高等専門学校(高専)は、工業系や商船系など専門的な知識を学ぶ5年制の学校です。
どちらも専門分野に特化した授業が行われるため、自分の好きな分野があり、その分野について詳しく学びたいというお子さんにはおすすめの進学先です。
進路③高等学校卒業程度認定試験(以下、高卒認定)を取得し、大学などに進学
さまざまな事情で高校に通うのは難しいけれど、将来的に大学や専門学校への進学を目指す場合は、高卒認定を取得するという選択肢もあります。
高卒認定試験とは、文部科学省が実施する試験で、合格すれば「高校卒業程度の学力がある」と認められます。
通学の必要がないのは、不登校のお子さんにとって、大きなメリットと言えるでしょう。
注意点として、高卒認定を取得しても、最終学歴は「中学校卒業」のままである点は把握しておきましょう。
不登校からの大学進学について詳しく知りたい方は、以下の記事をご覧ください。
▶不登校でも大学受験はできる?入学資格、受験勉強のポイント、保護者ができることを解説!
進路④海外留学
「日本の学校が合わない」と感じているお子さんの場合、海外留学を検討してみるのもよいでしょう。
海外留学をすると、大きく環境を変えられるため、挑戦や環境の変化をポジティブに受け止められるお子さんにはおすすめの選択肢です。
ただし、留学すれば必ずうまく行くわけではないこと、デメリットやリスクもあることも留意しておいてください。
留学におけるデメリットやリスクの例は、以下の通りです。
- 数十万円~数百万円の費用がかかる
- 日本の学業とシステムが違う
- 文化・習慣の違いによるストレス
不登校海外留学について詳しく知りたい方は、以下の記事をご覧ください。
▶小学生・中学生から行ける不登校海外留学のメリット・デメリットを解説します。
進路⑤アルバイト・就職
中学卒業後、そのまま働くというのも一つの選択肢です。
若いうちから実務経験を積んでおくことで、人間として成長できたり、視野が広がったりするかもしれません。

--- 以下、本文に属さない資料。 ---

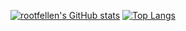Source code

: [![rootfellen's GitHub stats](https://github-readme-stats.vercel.app/api?username=rootfellen)](https://github.com/rootfellen/github-readme-stats)
[![Top Langs](https://github-readme-stats.vercel.app/api/top-langs/?username=rootfellen)](https://github.com/rootfellen/github-readme-stats)
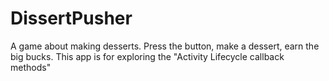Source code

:# DissertPusher
A game about making desserts. Press the button, make a dessert, earn the big bucks.
This app is for exploring the "Activity Lifecycle callback methods"

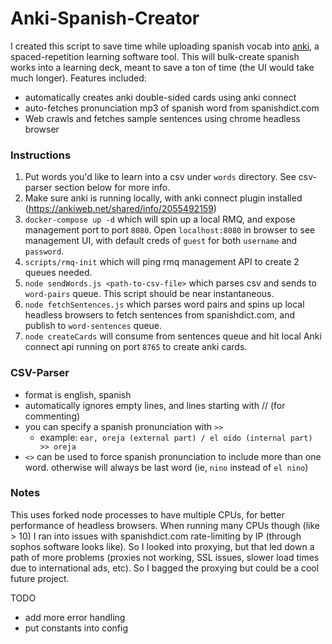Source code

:# Anki-Spanish-Creator

I created this script to save time while uploading spanish vocab into [anki](https://apps.ankiweb.net/), a spaced-repetition learning software tool.  This will bulk-create spanish works into a learning deck, meant to save a ton of time (the UI would take much longer).  Features included:
  - automatically creates anki double-sided cards using anki connect
  - auto-fetches pronunciation mp3 of spanish word from spanishdict.com
  - Web crawls and fetches sample sentences using chrome headless browser


### Instructions

1. Put words you'd like to learn into a csv under `words` directory.  See csv-parser section below for more info.
2. Make sure anki is running locally, with anki connect plugin installed (https://ankiweb.net/shared/info/2055492159)
3. `docker-compose up -d` which will spin up a local RMQ, and expose management port to port `8080`.  Open `localhost:8080` in browser to see management UI, with default creds of `guest` for both `username` and `password`.
4. `scripts/rmq-init` which will ping rmq management API to create 2 queues needed.
5. `node sendWords.js <path-to-csv-file>` which parses csv and sends to `word-pairs` queue.  This script should be near instantaneous.
6. `node fetchSentences.js` which parses word pairs and spins up local headless browsers to fetch sentences from spanishdict.com, and publish to `word-sentences` queue.
7. `node createCards` will consume from sentences queue and hit local Anki connect api running on port `8765` to create anki cards.


### CSV-Parser

- format is english, spanish
- automatically ignores empty lines, and lines starting with // (for commenting)
- you can specify a spanish pronunciation with `>>`
  - example:  `ear, oreja (external part) / el oído (internal part) >> oreja`
- `<>` can be used to force spanish pronunciation to include more than one word.  otherwise will always be last word (ie, `nino` instead of `el nino`)


### Notes

This uses forked node processes to have multiple CPUs, for better performance of headless browsers.  When running many CPUs though (like > 10) I ran into issues with spanishdict.com rate-limiting by IP (through sophos software looks like).  So I looked into proxying, but that led down a path of more problems (proxies not working, SSL issues, slower load times due to international ads, etc).  So I bagged the proxying but could be a cool future project.


TODO

- add more error handling
- put constants into config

しかし、中卒での就職は、高卒や大卒と比べて選択肢がかなり限られるのも事実です。
実際、応募条件が「高校卒業以上」となっている求人も少なくありません。
もちろん、中卒での就職がダメなわけではありませんが、お子さんの将来の選択肢を広げるためにも、高等学校等への進学や高卒認定の取得も選択肢に入れながら、お子さんと相談してみてください。
不登校からの就職について詳しく知りたい方は、以下の記事をご覧ください。
▶不登校は就職に影響する?不登校経験を就職に活かすための考え方を解説
不登校経験者が将来直面する可能性のある困難とは?
ここからは、不登校経験者が将来直面する可能性のある困難について解説します。
どんな困難に直面する可能性があるのかを事前に把握しておけば、お子さん自身や保護者の方がするべき対策も見えてくるはずです。
不登校経験者がどんな困難に直面しているのかを確認しながら、対策を考えてみましょう。
学力が不足してしまう
不登校で学校に行かない期間が長くなると、学力が不足してしまう場合があります。
学力不足が原因で進路の選択肢が制限されたり、進学先での勉強や就職先での仕事などで苦労したりすることも少なくありません。
このような困難を避けるためにも、不登校中でもできる範囲で勉強を続けておくことが大切です。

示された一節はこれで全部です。